We therefore respectfully but unequivocally reject the amendment to Section 60(3) as presently framed. We call upon the National Assembly Conference Committee to align the Electoral Act with the overwhelming public demand expressed during stakeholder consultations: electronic transmission must be mandatory, primary, and legally superior ,subject only to narrowly defined, objectively verifiable contingencies.
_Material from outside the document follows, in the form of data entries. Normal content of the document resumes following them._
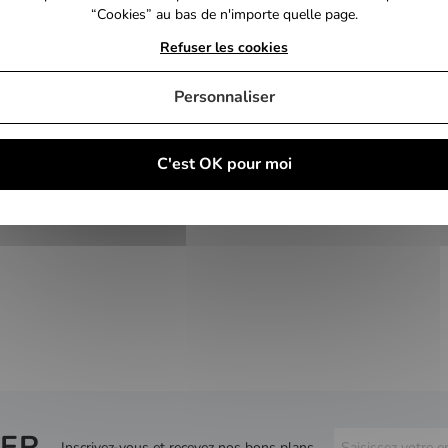
“Cookies” au bas de n'importe quelle page.
Refuser les cookies
Personnaliser
C'est OK pour moi
ER
Inscrivez-vous et recevez nos bons plans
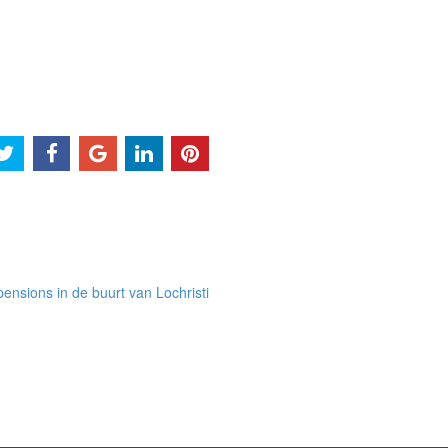
ensions in de buurt van Lochristi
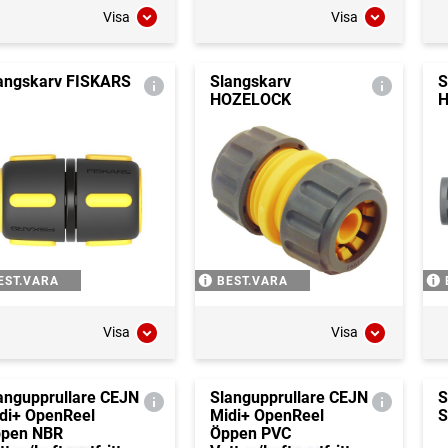
Visa
Visa
angskarv FISKARS
Slangskarv
S
HOZELOCK
H
EST.VARA
BEST.VARA
Visa
Visa
angupprullare CEJN
Slangupprullare CEJN
S
di+ OpenReel
Midi+ OpenReel
S
pen NBR
Öppen PVC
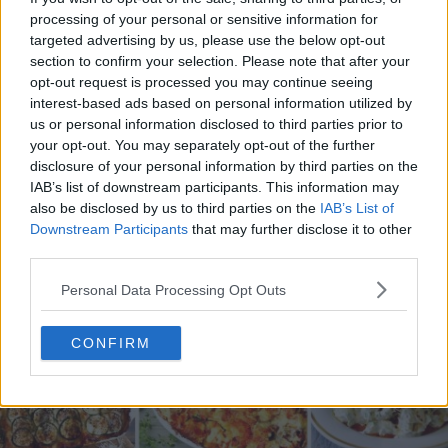
processing of your personal or sensitive information for
targeted advertising by us, please use the below opt-out
section to confirm your selection. Please note that after your
opt-out request is processed you may continue seeing
20 de rețete de salate de vară fără prelucrare termică
interest-based ads based on personal information utilized by
us or personal information disclosed to third parties prior to
06.08.2026
your opt-out. You may separately opt-out of the further
disclosure of your personal information by third parties on the
IAB’s list of downstream participants. This information may
also be disclosed by us to third parties on the
IAB’s List of
Downstream Participants
that may further disclose it to other
third parties.
Personal Data Processing Opt Outs
CONFIRM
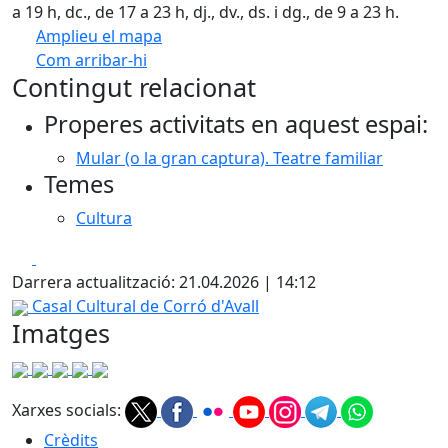
a 19 h, dc., de 17 a 23 h, dj., dv., ds. i dg., de 9 a 23 h.
Amplieu el mapa
Com arribar-hi
Leaflet
| ©
OpenStreetMap
contributors
Contingut relacionat
+
Properes activitats en aquest espai:
−
Mular (o la gran captura). Teatre familiar
Temes
Cultura
Facebook
X
Darrera actualització: 21.04.2026 | 14:12
Casal Cultural de Corró d'Avall
Imatges
Xarxes socials:
Crèdits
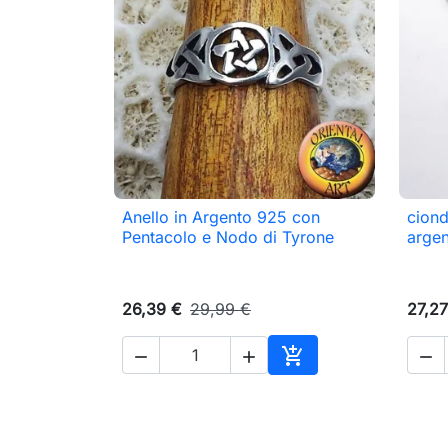
Anello in Argento 925 con
ciond

Anteprima
Pentacolo e Nodo di Tyrone
arge
26,39 €
29,99 €
27,27




Aggiungi al carrello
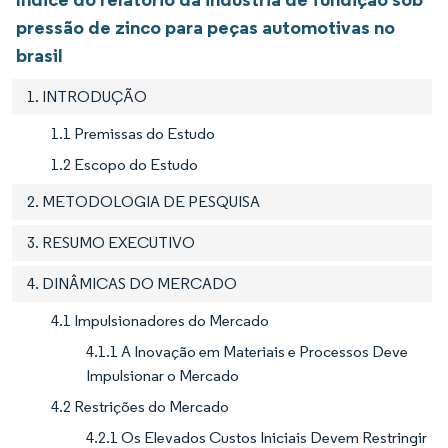
pressão de zinco para peças automotivas no
brasil
1. INTRODUÇÃO
1.1 Premissas do Estudo
1.2 Escopo do Estudo
2. METODOLOGIA DE PESQUISA
3. RESUMO EXECUTIVO
4. DINÂMICAS DO MERCADO
4.1 Impulsionadores do Mercado
4.1.1 A Inovação em Materiais e Processos Deve
Impulsionar o Mercado
4.2 Restrições do Mercado
4.2.1 Os Elevados Custos Iniciais Devem Restringir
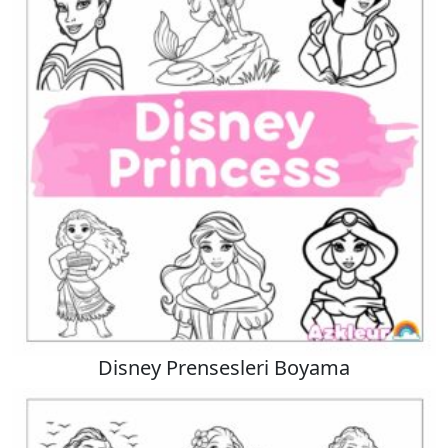
Disney Prensesleri Boyama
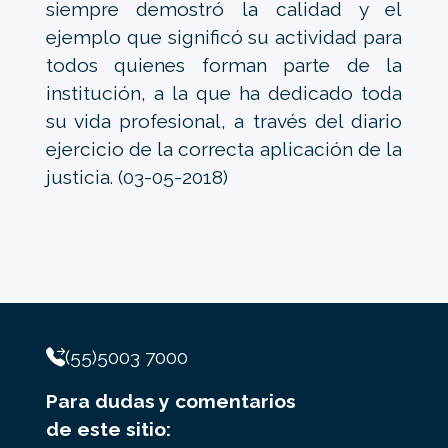
siempre demostró la calidad y el
ejemplo que significó su actividad para
todos quienes forman parte de la
institución, a la que ha dedicado toda
su vida profesional, a través del diario
ejercicio de la correcta aplicación de la
justicia. (03-05-2018)
(55)5003 7000
Para dudas y comentarios
de este sitio:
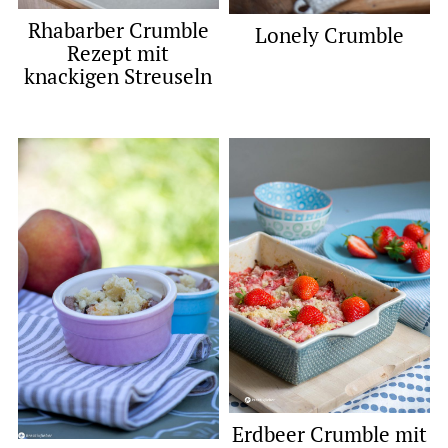
Rhabarber Crumble
Lonely Crumble
Rezept mit
knackigen Streuseln
Erdbeer Crumble mit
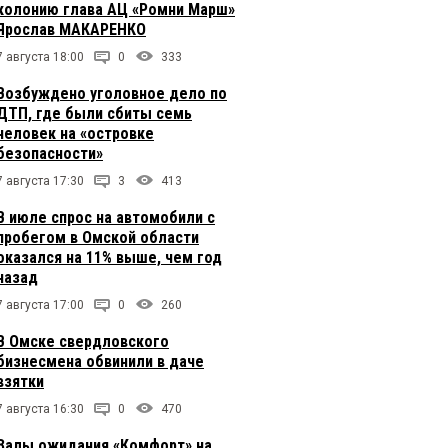
колонию глава АЦ «Ромни Марш»
Ярослав МАКАРЕНКО
7 августа 18:00
0
333
Возбуждено уголовное дело по
ДТП, где были сбиты семь
человек на «островке
безопасности»
7 августа 17:30
3
413
В июле спрос на автомобили с
пробегом в Омской области
оказался на 11% выше, чем год
назад
7 августа 17:00
0
260
В Омске свердловского
бизнесмена обвинили в даче
взятки
7 августа 16:30
0
470
Залы ожидания «Комфорт» на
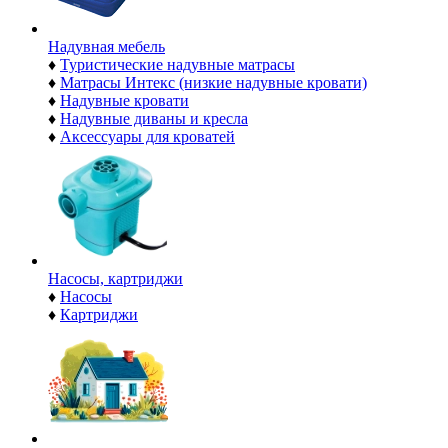
Надувная мебель
♦
Туристические надувные матрасы
♦
Матрасы Интекс (низкие надувные кровати)
♦
Надувные кровати
♦
Надувные диваны и кресла
♦
Аксессуары для кроватей
Насосы, картриджи
♦
Насосы
♦
Картриджи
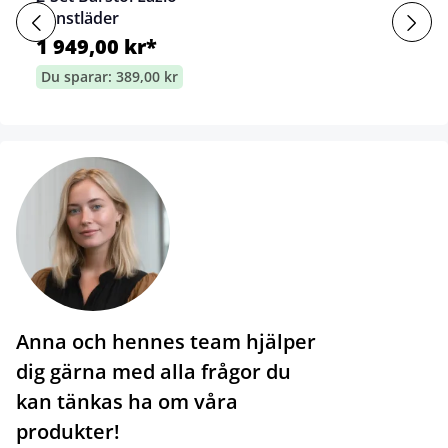
Konstläder
1 949,00 kr*
Du sparar: 389,00 kr
Anna och hennes team hjälper
dig gärna med alla frågor du
kan tänkas ha om våra
produkter!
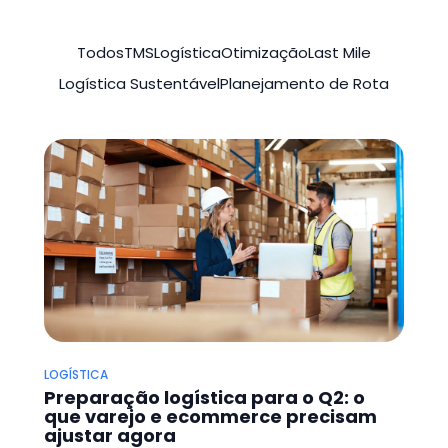
Todos
TMS
Logística
Otimização
Last Mile
Logística Sustentável
Planejamento de Rota
LOGÍSTICA
Preparação logística para o Q2: o
que varejo e ecommerce precisam
ajustar agora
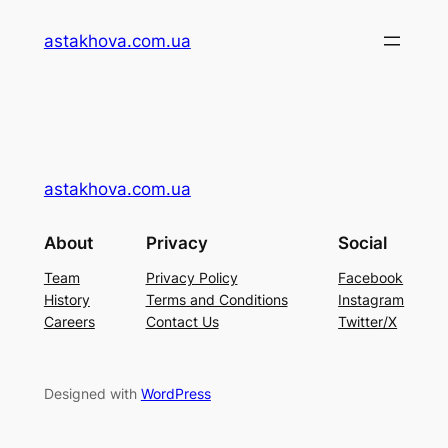
Перейти
astakhova.com.ua
до
вмісту
astakhova.com.ua
About
Privacy
Social
Team
Privacy Policy
Facebook
History
Terms and Conditions
Instagram
Careers
Contact Us
Twitter/X
Designed with
WordPress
Nigeria cannot afford cosmetic reform masquerading as structural transformation. The sovereignty of the people demands a system anchored in certainty, transparency, and technological accountability.

SIGNED:
Aare Amerijoye DOT.B
For: THE NARRATIVE FORCE

Aare Amerijoye Donald Olalekan Temitope Bowofade (DOT.B) is a Nigerian political strategist, public intellectual, and writer. He serves as the Director-General of The Narrative Force (TNF), a strategic communication and political-education organisation committed to shaping ideas, narratives, and democratic consciousness in Nigeria. An indigene of Ekiti State, he was born in Osogbo, then Oyo State, now Osun State, and currently resides in Ekiti State. His political and civic engagement spans several decades. In the 1990s, he was actively involved in Nigeria’s human-rights and pro-democracy struggles, participating in organisations such as Human Rights Africa and the Nigerianity Movement among many others, where he worked under the leadership of Dr. Tunji Abayomi during the nation’s fight for democratic restoration. Between 2000 and 2002, he served as Assistant Organising Secretary of Ekiti Progressives and the Femi Falana Front, under Barrister Femi Falana (SAN), playing a key role in grassroots mobilisation, civic education, and progressive political advocacy. He has since served in government and party politics in various capacities, including Senior Special Assistant to the Ekiti State Governor on Political Matters and Inter-Party Relations, Secretary to the Local Government, and Special Assistant on Youth Mobilisation and Strategy. At the national level, he has been a member of various nationally constituted party and electoral committees, including the PDP Presidential Campaign Council Security Committee (2022) and the Ondo State 2024 election committee. Currently, he is a member of the African Democratic Congress (ADC) and serves as Secretary of the Ekiti State ADC Strategic Committee, where he plays a central role in party structuring, strategy, and grassroots coordination. Aare Amerijoye writes extensively on governance, leadership ethics, party politics, and national renewal. His essays and commentaries have been published in Nigerian Tribune, Punch, The Guardian, THISDAY, TheCable, and leading digital platforms. His work blends philosophical depth with strategic clarity, advancing principled politics anchored on truth, justice, and moral courage.